Sunday, March 14, 2010

Eisenhower on Vietnam

In my blog Revisionist History I mentioned that the U.S. unilaterally defied the Geneva agreements which called for elections in Viet Nam. This lawlessness was the work of John Foster Dulles, Sec. of State for President Dwight Eisenhower. My friend Bob K. writes:

"My recollection is that Eisenhower in his Mandate for Change conceded that had the elections been held as planned at Geneva Ho Chi Minh would have won in a landslide. Hence our repudiation of the elections and hence our invasion of the south"

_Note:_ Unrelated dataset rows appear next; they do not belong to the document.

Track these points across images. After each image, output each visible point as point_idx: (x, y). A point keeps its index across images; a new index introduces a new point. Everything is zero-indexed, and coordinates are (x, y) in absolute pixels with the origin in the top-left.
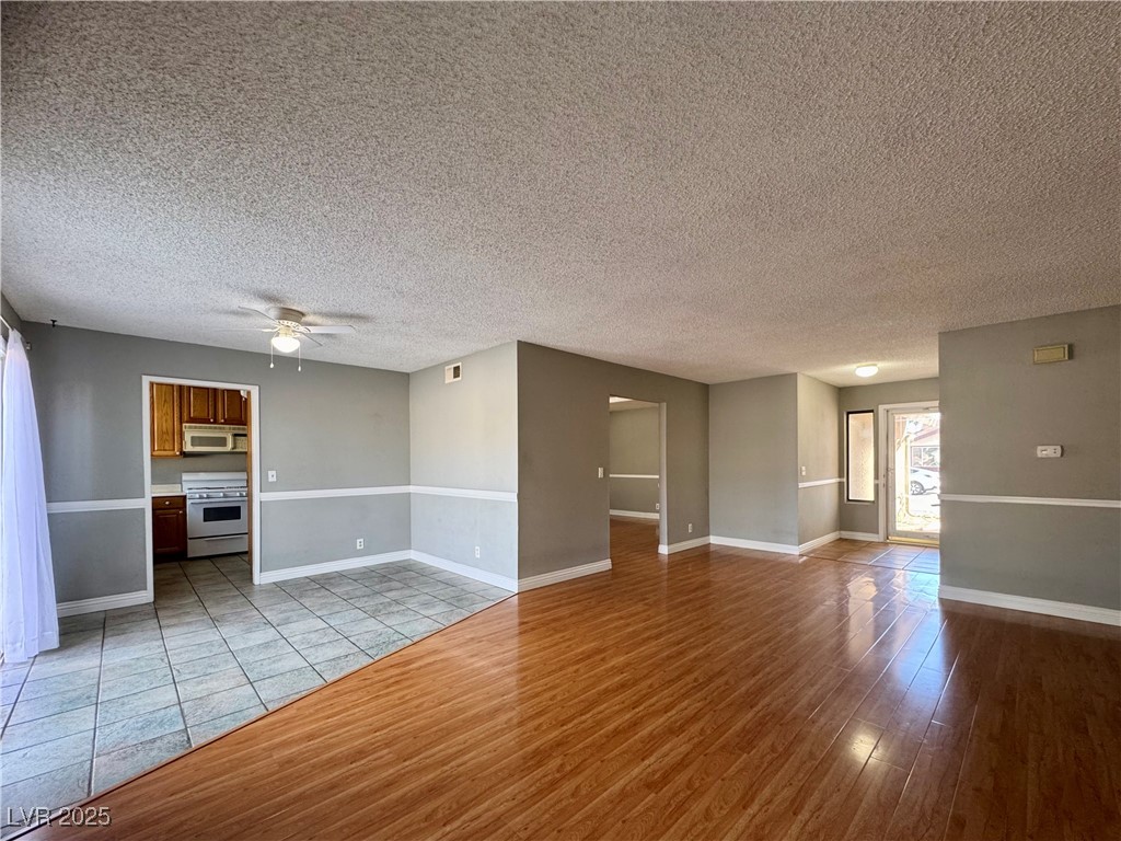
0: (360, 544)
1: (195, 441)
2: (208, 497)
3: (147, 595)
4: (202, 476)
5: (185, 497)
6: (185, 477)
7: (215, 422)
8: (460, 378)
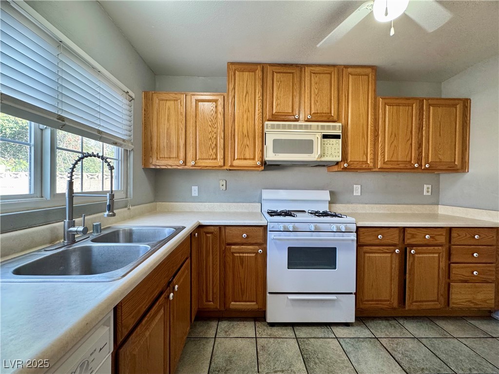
1: (280, 146)
5: (265, 227)
6: (267, 194)
7: (300, 120)
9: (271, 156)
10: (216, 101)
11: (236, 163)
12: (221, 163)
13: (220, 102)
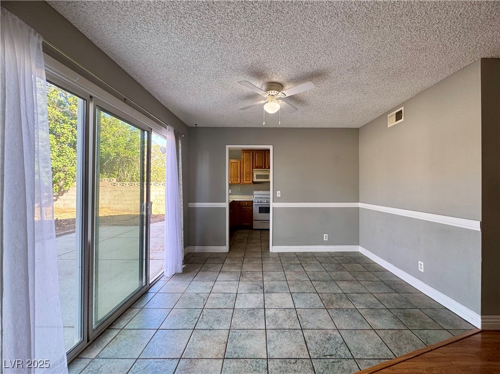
0: (325, 237)
1: (258, 176)
2: (261, 202)
3: (225, 249)
4: (261, 192)
5: (252, 201)
6: (255, 192)
7: (265, 168)
8: (402, 120)
9: (255, 180)
10: (238, 162)
11: (244, 182)
12: (239, 182)
13: (239, 162)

Bob is right; on page 337 of Mandate for Change, Eisenhower writes (italics are mine):

"Delay or equivocation in implementing complete independence could only serve to bolster the Communist claim that this was in reality a war to preserve colonialism. To American ears the first French pronouncements, soon made to the world, were a distinct step forward, but it was almost impossible to make the average Vietnamese peasant realize that the French, under whose rule his people had lived for some eighty years, were really fighting in the cause of freedom, while the Vietminh, people of their own ethnic origins, were fighting on the side of slavery. It was generally conceded that had an election been held, Ho Chi Minh would have been elected Premier. Unhappily, the situation was exacerbated by the almost total lack of leadership displayed by the Vietnamese Chief of State, Bao Dai, who, while nominally the head of that nation, chose to spend the bulk of his time in the spas of Europe rather than in his own land leading his armies against those of Communism."

Of course, Bao Dai was not really the head of Viet Nam, but only the corrupt head of the southern part of the country.